Spotify, azienda leader nel settore musicale, ha cessato di promuovere attivamente le canzoni e le playlist di R. Kelly perché il cantante è accusato di aver commesso aggressioni ed abusi ai danni di alcune donne. Apple avrebbe deciso di adottare le stesse misure di Spotify, smettendo di pubblicizzare l’artista sulla piattaforma Apple Music.
Come riportato da Rolling Stone, le canzoni dell’artista resteranno disponibili per lo streaming su Spotify, ma gli utenti dovranno effettuare una ricerca per trovarle poiché i brani non saranno più inseriti nelle playlist in evidenza:
“La sua musica sarà comunque disponibile sul servizio, ma Spotify non la promuoverà attivamente.

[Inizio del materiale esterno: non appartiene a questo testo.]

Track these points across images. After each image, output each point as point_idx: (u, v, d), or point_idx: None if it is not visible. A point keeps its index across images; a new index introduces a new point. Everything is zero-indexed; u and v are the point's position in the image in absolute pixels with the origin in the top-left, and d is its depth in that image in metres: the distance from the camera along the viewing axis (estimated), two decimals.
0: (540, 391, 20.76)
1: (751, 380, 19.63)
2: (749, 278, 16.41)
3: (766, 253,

Non censuriamo il contenuto a causa del comportamento di un artista o di un creatore, ma vogliamo che le nostre decisioni editoriali – ciò che scegliamo di programmare – riflettano i nostri valori”.
Secondo una fonte vicina ad Apple, anche Apple Music ha iniziato a percorrere la stessa strada di Spotify, rimuovendo la musica di R. Kelly da alcune playlist in evidenza, tra cui “Best Slow Jams degli anni ’90, Vol. 1”. Nonostante non faccia più parte delle playlist, però, R. Kelly continua ad apparire in alcune immagini sponsorizzate in-app. Questo perché Apple non ha ancora terminato di rimuovere tutti i contenuti in evidenza relativi all’artista.

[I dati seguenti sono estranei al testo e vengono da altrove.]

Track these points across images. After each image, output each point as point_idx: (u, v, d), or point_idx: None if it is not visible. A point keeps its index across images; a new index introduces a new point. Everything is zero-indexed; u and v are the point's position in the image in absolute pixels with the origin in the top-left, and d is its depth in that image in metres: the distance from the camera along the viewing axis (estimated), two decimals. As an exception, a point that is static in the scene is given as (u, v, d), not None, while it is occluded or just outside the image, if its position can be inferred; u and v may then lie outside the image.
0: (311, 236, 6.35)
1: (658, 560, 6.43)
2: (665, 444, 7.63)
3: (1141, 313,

Come anticipato poc’anzi, negli ultimi anni, alcune donne si sono fatte avanti accusando R. Kelly di abusi ed aggressioni, sebbene il cantante non sia mai stato condannato in tribunale. Da parte sua, R. Kelly e tutto il suo entourage negano le accuse e definiscono gli eventi recenti come un “tentativo di linciaggio pubblico di un uomo di colore che ha dato straordinari contributi alla nostra cultura”.

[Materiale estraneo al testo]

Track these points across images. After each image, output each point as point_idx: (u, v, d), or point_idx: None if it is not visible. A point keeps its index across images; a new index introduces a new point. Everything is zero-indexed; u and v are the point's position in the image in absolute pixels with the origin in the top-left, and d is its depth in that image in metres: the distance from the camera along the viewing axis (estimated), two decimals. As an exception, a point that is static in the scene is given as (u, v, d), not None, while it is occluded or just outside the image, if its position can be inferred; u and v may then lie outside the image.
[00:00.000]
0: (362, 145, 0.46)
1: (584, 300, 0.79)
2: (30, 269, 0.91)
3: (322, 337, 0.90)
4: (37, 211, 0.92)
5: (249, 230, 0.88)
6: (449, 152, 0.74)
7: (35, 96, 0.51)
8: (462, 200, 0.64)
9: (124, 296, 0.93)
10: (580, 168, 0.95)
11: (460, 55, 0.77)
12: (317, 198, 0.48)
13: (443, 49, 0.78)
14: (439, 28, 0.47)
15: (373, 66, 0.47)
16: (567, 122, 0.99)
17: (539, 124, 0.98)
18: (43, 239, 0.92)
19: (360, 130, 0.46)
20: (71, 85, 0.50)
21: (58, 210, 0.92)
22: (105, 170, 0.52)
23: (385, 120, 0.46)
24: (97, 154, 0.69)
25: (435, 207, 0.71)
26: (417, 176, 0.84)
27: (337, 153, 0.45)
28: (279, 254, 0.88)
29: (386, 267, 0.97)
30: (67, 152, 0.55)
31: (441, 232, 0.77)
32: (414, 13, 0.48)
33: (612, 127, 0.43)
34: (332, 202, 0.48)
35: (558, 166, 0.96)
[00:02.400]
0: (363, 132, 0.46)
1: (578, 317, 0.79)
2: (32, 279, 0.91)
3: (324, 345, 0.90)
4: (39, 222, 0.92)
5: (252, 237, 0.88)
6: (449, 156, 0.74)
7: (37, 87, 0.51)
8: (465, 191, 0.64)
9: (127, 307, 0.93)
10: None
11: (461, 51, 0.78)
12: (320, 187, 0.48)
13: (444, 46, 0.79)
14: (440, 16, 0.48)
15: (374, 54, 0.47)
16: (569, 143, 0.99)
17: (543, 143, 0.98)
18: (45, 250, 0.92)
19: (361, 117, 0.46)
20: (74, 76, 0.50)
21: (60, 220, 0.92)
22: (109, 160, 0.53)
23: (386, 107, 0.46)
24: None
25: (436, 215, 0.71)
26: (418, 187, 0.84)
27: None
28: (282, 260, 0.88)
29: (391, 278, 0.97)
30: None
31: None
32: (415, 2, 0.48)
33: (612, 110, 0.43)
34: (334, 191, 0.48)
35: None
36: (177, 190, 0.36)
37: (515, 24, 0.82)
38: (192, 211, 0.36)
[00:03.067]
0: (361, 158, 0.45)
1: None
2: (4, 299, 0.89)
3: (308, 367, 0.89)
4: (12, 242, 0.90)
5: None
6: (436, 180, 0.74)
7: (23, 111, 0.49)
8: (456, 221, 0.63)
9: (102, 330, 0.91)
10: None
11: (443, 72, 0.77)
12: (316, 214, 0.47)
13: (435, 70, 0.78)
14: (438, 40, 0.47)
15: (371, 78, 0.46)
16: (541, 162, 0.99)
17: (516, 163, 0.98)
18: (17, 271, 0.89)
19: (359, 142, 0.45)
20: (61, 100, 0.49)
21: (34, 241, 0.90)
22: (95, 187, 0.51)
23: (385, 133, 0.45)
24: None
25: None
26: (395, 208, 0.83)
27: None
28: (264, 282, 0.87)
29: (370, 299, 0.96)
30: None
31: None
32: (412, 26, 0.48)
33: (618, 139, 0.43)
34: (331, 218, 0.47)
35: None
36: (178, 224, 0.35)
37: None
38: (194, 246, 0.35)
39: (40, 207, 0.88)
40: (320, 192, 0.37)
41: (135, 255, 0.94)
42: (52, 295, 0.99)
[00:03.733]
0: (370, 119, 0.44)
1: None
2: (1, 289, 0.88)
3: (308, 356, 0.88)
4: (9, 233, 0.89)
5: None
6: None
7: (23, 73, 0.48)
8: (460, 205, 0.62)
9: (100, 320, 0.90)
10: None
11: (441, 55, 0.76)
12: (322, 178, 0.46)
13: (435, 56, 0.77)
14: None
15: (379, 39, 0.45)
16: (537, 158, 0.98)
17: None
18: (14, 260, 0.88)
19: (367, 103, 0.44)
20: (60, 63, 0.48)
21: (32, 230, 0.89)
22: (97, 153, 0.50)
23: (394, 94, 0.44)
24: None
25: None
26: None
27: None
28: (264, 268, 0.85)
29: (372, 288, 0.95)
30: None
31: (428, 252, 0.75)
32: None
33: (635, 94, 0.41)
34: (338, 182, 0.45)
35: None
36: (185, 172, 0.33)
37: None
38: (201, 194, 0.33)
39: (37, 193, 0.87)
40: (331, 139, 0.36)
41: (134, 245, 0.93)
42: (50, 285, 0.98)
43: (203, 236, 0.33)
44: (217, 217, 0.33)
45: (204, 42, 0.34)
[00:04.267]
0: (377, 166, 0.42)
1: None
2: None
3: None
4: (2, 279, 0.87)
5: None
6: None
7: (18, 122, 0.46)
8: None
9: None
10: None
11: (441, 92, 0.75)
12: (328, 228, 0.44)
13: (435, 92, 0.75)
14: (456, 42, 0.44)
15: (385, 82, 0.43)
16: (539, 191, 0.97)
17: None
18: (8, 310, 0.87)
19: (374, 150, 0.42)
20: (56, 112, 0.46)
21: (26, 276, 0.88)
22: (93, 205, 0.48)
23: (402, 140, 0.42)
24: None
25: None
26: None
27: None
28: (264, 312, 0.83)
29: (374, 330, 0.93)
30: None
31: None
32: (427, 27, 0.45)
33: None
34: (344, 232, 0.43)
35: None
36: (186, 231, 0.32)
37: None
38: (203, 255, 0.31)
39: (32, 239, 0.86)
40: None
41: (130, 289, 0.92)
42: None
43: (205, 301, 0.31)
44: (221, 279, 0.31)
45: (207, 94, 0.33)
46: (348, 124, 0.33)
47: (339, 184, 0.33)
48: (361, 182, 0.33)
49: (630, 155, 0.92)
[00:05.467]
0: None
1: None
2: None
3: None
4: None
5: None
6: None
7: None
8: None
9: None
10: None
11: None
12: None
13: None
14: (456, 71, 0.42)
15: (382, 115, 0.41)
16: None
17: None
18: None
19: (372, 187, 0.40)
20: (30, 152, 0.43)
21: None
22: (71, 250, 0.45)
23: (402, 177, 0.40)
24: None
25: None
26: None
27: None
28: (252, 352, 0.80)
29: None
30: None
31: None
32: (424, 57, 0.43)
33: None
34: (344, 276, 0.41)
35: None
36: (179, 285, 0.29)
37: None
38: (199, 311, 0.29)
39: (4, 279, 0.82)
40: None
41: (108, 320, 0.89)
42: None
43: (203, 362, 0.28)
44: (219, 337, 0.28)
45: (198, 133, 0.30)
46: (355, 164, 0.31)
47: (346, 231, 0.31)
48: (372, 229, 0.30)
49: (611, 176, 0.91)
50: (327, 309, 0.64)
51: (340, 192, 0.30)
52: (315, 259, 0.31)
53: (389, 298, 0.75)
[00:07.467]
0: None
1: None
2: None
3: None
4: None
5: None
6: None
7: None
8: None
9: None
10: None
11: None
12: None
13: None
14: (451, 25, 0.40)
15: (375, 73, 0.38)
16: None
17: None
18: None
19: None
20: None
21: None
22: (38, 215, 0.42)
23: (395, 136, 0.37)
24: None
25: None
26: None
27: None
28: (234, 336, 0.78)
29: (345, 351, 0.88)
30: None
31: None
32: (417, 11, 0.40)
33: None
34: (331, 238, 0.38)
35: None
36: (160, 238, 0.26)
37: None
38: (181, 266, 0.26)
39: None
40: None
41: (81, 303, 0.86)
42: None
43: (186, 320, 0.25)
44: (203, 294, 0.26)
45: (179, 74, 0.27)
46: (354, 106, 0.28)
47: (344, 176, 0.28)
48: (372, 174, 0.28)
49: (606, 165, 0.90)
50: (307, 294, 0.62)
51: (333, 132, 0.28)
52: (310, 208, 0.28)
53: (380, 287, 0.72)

Meglio promuovere o non promuovere i contenuti creati da artisti la cui vita privata è controversa? Le politiche che hanno portato alla messa al bando delle playlist di R. Kelly hanno suscitato non poche critiche tra i fan e gli utenti delle piattaforme, alcuni dei quali sostengono che le nuove linee guida adottate dalle aziende sanno tanto di censura.